**Problem:** Count the lines in the records below that contain the string "Xiaomi", and give only that number.

+++

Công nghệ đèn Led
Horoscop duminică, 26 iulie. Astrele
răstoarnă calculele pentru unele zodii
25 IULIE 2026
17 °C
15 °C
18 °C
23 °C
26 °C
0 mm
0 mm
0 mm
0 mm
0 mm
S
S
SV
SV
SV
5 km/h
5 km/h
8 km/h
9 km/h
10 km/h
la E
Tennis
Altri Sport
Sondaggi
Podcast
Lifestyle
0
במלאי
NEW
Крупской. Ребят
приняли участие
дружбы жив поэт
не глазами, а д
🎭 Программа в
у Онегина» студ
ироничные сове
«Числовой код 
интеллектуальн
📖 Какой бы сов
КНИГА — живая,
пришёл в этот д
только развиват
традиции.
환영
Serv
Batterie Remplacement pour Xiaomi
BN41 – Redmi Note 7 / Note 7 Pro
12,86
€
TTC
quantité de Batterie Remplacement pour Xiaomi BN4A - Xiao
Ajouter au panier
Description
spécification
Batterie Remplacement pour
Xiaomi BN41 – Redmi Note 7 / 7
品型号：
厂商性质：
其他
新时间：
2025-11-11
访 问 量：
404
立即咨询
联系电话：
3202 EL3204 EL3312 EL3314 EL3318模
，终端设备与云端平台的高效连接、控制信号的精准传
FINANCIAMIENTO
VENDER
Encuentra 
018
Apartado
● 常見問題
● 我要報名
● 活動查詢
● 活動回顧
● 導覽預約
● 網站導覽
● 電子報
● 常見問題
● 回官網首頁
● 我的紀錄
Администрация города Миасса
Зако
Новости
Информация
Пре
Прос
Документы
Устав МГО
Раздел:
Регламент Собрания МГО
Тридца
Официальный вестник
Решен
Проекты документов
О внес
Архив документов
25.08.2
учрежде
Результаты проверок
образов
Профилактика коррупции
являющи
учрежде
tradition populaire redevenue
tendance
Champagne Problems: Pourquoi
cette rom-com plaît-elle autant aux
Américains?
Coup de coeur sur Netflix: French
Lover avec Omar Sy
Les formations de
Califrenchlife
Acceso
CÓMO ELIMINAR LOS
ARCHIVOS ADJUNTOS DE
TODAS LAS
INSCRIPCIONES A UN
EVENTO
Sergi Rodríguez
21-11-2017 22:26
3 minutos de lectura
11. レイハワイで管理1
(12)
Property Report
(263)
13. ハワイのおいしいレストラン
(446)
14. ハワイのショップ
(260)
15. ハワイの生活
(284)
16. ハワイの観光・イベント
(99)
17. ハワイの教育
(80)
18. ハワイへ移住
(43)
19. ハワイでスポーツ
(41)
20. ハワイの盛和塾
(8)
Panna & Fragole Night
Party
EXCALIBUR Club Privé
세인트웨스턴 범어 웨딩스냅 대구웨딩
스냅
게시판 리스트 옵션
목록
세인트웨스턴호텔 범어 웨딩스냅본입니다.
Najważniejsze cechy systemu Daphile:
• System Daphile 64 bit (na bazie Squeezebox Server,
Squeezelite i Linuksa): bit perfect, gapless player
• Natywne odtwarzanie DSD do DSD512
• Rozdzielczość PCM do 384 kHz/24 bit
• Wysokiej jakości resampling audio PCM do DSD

+++

**Finished exercise:** 3